A friend who is a great photog imo sometimes uses a holga, and as usual his pics are great  sickening !!


----------



## editor (Apr 11, 2012)

Some fantastic pictures have been taken on shit cameras. Obviously you do need a great camera for many jobs (sports, poster sized landscapes etc), but great pics can still be captured on crappy gear.


----------



## weltweit (Apr 11, 2012)

editor said:


> Some fantastic pictures have been taken on shit cameras. Obviously you do need a great camera for many jobs (sports, poster sized landscapes etc), but great pics can still be captured on crappy gear.

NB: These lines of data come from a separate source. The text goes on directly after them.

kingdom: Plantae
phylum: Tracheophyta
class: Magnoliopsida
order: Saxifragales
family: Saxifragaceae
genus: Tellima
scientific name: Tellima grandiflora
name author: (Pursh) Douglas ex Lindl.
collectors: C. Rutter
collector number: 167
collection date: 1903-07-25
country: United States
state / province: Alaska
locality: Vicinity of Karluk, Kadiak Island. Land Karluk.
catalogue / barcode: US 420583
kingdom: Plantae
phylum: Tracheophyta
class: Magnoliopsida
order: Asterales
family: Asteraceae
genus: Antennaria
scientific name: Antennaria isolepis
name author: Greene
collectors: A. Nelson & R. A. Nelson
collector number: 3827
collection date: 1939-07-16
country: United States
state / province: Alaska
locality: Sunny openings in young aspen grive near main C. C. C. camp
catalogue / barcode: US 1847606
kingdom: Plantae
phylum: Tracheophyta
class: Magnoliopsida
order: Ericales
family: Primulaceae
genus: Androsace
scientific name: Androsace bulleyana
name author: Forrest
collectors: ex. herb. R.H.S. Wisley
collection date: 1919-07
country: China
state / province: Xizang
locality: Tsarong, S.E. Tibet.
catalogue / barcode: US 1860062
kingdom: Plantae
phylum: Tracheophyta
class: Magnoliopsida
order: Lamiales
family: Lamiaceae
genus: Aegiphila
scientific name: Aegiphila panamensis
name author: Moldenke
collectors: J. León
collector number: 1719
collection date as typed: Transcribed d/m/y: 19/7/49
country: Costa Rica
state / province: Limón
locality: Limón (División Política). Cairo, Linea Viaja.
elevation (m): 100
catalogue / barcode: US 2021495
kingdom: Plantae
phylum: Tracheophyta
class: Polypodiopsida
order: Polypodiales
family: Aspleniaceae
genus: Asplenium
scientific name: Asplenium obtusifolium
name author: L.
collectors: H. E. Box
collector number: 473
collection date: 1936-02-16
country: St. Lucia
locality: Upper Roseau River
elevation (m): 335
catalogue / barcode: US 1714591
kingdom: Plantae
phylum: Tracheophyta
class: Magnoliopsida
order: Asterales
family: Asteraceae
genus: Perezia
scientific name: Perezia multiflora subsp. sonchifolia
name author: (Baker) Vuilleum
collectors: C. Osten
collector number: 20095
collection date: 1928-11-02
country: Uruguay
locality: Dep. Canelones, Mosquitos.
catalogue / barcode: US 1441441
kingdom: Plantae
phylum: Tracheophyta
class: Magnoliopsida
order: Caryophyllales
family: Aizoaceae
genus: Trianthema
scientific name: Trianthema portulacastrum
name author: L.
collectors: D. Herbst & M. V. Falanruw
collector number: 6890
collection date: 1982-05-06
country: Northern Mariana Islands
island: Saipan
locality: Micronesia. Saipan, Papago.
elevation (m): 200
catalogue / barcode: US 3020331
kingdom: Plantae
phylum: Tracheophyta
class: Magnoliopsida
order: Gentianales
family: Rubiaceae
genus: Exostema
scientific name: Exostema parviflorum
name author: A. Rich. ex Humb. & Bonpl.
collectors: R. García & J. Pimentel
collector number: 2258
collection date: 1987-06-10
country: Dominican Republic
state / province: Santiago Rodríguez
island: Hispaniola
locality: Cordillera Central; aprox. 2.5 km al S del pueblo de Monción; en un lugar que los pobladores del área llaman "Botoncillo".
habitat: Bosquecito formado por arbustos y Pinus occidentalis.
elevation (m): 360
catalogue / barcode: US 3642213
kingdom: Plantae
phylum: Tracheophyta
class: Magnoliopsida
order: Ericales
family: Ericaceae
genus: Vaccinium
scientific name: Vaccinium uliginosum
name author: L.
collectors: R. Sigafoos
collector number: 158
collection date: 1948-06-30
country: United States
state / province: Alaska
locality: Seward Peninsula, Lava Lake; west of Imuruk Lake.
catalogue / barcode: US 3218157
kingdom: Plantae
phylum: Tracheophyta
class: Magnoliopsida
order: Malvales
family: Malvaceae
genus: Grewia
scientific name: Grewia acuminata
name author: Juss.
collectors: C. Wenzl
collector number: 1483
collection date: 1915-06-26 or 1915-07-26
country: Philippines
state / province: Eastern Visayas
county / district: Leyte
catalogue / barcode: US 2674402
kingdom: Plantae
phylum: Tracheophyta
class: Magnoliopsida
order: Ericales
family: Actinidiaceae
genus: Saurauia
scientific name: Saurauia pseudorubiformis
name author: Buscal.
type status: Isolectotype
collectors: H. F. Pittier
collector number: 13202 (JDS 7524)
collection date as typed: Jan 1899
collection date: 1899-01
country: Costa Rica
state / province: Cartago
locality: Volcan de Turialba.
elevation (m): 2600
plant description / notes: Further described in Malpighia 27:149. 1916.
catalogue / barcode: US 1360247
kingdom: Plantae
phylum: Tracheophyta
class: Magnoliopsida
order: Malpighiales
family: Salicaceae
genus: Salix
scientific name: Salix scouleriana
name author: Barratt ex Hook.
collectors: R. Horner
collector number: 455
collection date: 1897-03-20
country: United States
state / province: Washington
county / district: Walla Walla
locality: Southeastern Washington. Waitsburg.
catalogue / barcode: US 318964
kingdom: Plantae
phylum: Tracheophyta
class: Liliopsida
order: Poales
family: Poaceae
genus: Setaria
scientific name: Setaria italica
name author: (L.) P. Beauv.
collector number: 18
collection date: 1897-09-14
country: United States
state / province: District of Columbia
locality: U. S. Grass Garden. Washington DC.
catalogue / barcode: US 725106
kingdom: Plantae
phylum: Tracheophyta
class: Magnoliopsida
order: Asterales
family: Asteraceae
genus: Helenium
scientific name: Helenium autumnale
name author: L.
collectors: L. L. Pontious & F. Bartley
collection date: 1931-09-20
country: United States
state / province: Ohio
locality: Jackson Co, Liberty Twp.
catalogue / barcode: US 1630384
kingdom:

Yes, but the emphasis I was trying to put on it was it is a good photographer that takes good pictures the gear is almost irrelevant.


----------



## FridgeMagnet (Apr 11, 2012)

I quite like the lens on my (film) Holga - when things work out, I can get some really nice results out of it. The main problems I have with it are (a) getting the damn thing to focus anywhere near what you want it to focus on, (b) the f13 aperture with fixed 1/125-ish shutter speed - yeah, really handy general purpose settings, those - and (c) that colour 120 film is prohibitively expensive to shoot in a toy camera, being not cheap to start with and costing as much or more to develop. Strikes me that attaching it to a DSLR would compensate for all of those to greater or lesser degree.


----------



## ViolentPanda (Apr 11, 2012)

editor said:


> Some more examples here (on a Canon 60D):
> 
> View attachment 18123
> http://www.flickr.com/photos/61648752@N04/6353771637/in/set-72157629200692313/


 
The vignetting on that one actually improves the composition.


----------



## Mr Smin (Apr 12, 2012)

It's so cheap that if you were looking for this kind of effect in advance, you could take photoshop out of your workflow and save more than £16 worth of time. I'm speculating - proper photographers feel free to correct me.


----------



## sim667 (Apr 16, 2012)

I might ask for one of those for my birthday, I've been known to shoot on holgas anyway




img002 by simbojono, on Flickr


----------



## fractionMan (Apr 21, 2012)

only £10.16 from here: http://www.ebay.co.uk/itm/GBP-HOLGA...ters_Lenses&hash=item1c262b955d#ht_601wt_1121 !


----------



## Belushi (Apr 22, 2012)

Friend had one of these on his Nikon at a barbeque yesterday, he was getting some great shots with it.


----------



## fractionMan (Apr 23, 2012)

Anyone used one of the holga attachments?


----------



## sim667 (Apr 30, 2012)

Mine arrived, not had a chance to test it out yet.


----------



## fractionMan (Apr 30, 2012)

Try it out and post some pics!

I'm gonna play with my 50mm f1.7 that cost 16p _less_ before I commit to a holga


----------